Comparison of Mullins Effect between Tough Double Network Hydrogels and Filled Elastomers under Various Types of Deformation

The distinctive features of the Mullins effect between the double network (DN) hydrogels (Mai et al., Macromolecules 51, 5245–5257, 2018) and filled elastomers (Mai et al., Soft Matter 13, 1966–1977, 2017) are revealed by cyclic stretching measurement with various extension modes, i.e., uniaxial, planar, unequal and equal biaxial stretching.

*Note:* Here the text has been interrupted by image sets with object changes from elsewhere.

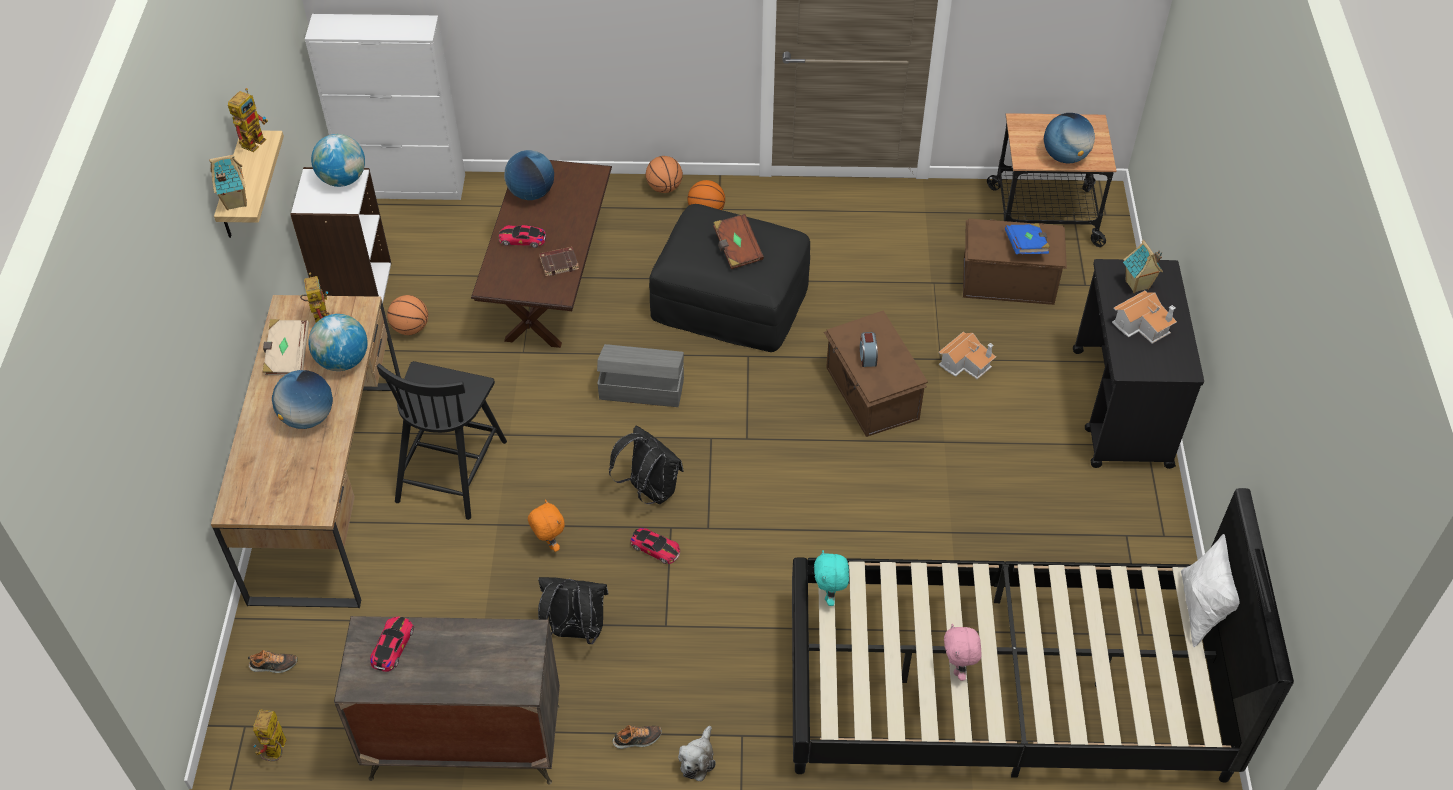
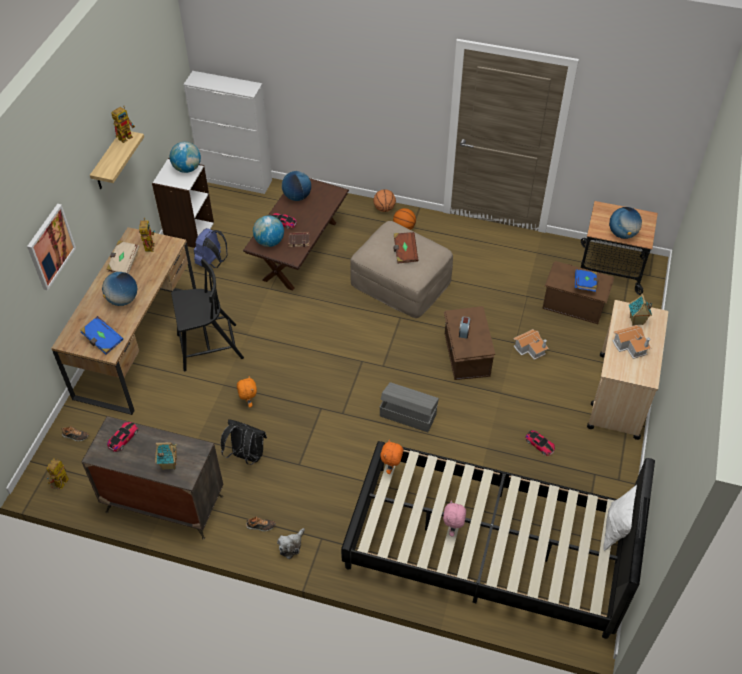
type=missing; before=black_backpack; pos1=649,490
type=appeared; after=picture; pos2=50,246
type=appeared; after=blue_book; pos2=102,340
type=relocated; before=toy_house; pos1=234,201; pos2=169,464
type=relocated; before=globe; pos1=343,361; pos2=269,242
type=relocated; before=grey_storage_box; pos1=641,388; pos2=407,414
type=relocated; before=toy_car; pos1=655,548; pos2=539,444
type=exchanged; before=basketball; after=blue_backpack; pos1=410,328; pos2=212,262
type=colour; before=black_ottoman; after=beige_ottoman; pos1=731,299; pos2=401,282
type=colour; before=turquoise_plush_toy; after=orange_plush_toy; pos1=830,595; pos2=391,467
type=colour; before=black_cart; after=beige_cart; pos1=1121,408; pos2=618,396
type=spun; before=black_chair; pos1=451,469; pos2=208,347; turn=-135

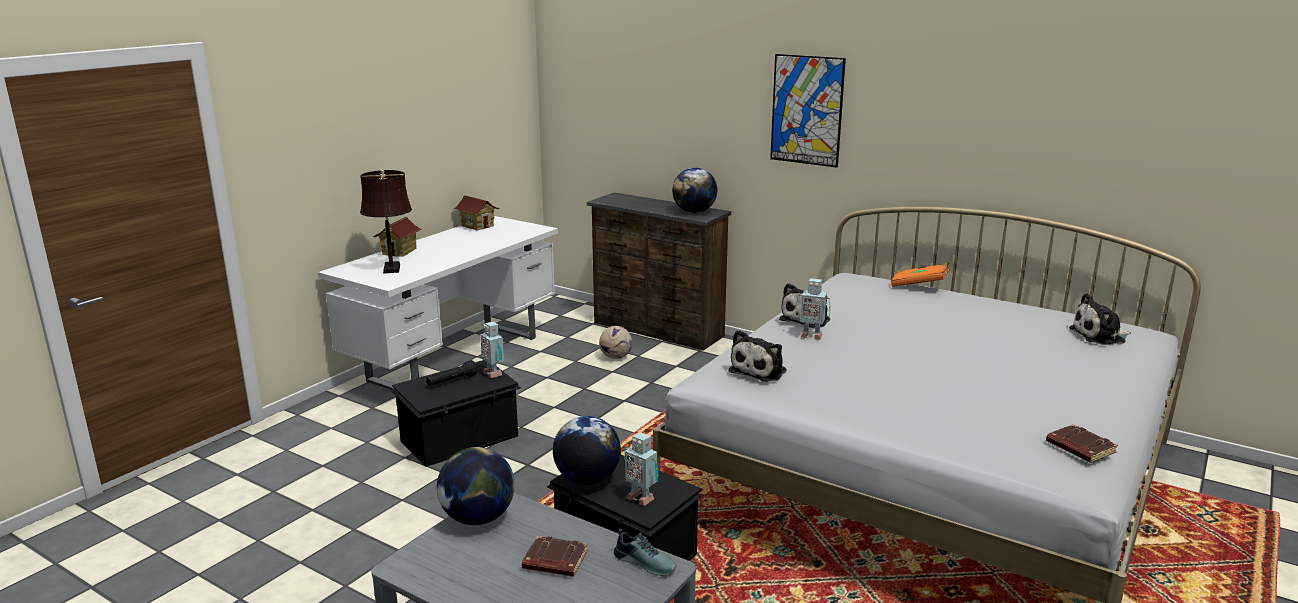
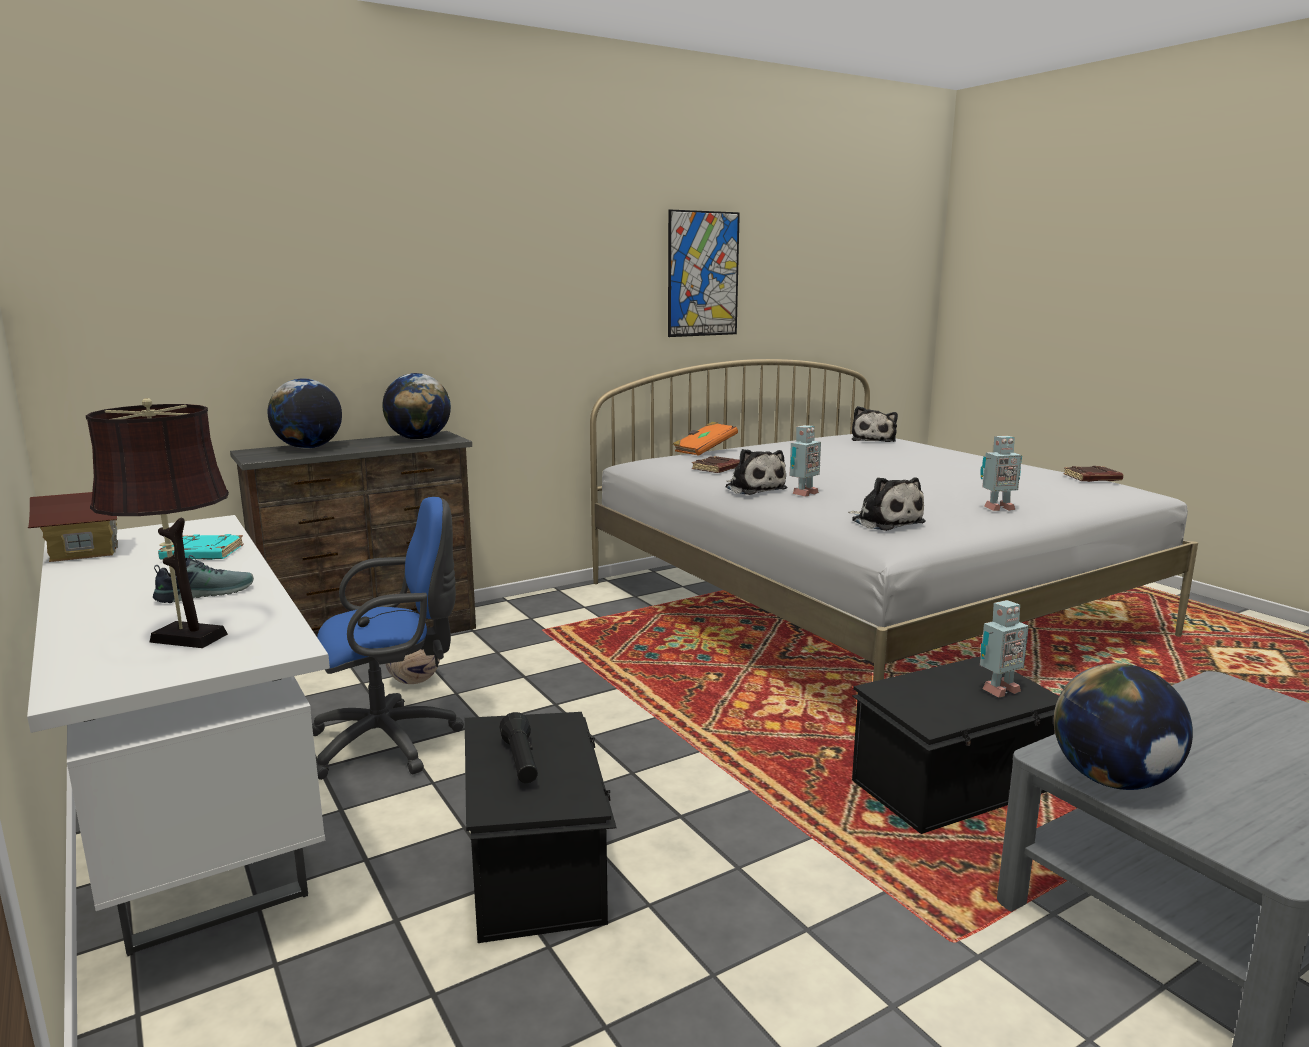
type=missing; before=toy_house; pos1=399,252
type=appeared; after=turquoise_book; pos2=201,554
type=appeared; after=blue_office_chair; pos2=392,741
type=relocated; before=toy_robot; pos1=493,373; pos2=997,508
type=relocated; before=brown_book; pos1=554,562; pos2=717,469
type=relocated; before=globe; pos1=587,479; pos2=308,448
type=relocated; before=shoe; pos1=646,562; pos2=205,593
type=relocated; before=picture; pos1=807,110; pos2=703,274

The modulus reduction, energy dissipation (D), and dissipation factor (Δ, the ratio of dissipated energy to input strain energy) in each loading-unloading cycle are evaluated. The result indicates that the cross-effect of strains (λ_iλ_j; i,j =x,y,z and i ≠ j) on Δ is pronounced in the DN gels whereas it is minimal in the filled elastomers. Interestingly, the modulus reduction relative to initial modulus and Δ in each cycle almost agree with each other in the DN gels, but they are considerably different in filled elastomers. This discrepancy reflects that the modulus reduction and dissipation factor are different in the main origin for the filled elastomers, while both of them totally stem from the purely elastic fracture of the chains in rigid and brittle DN gels networks.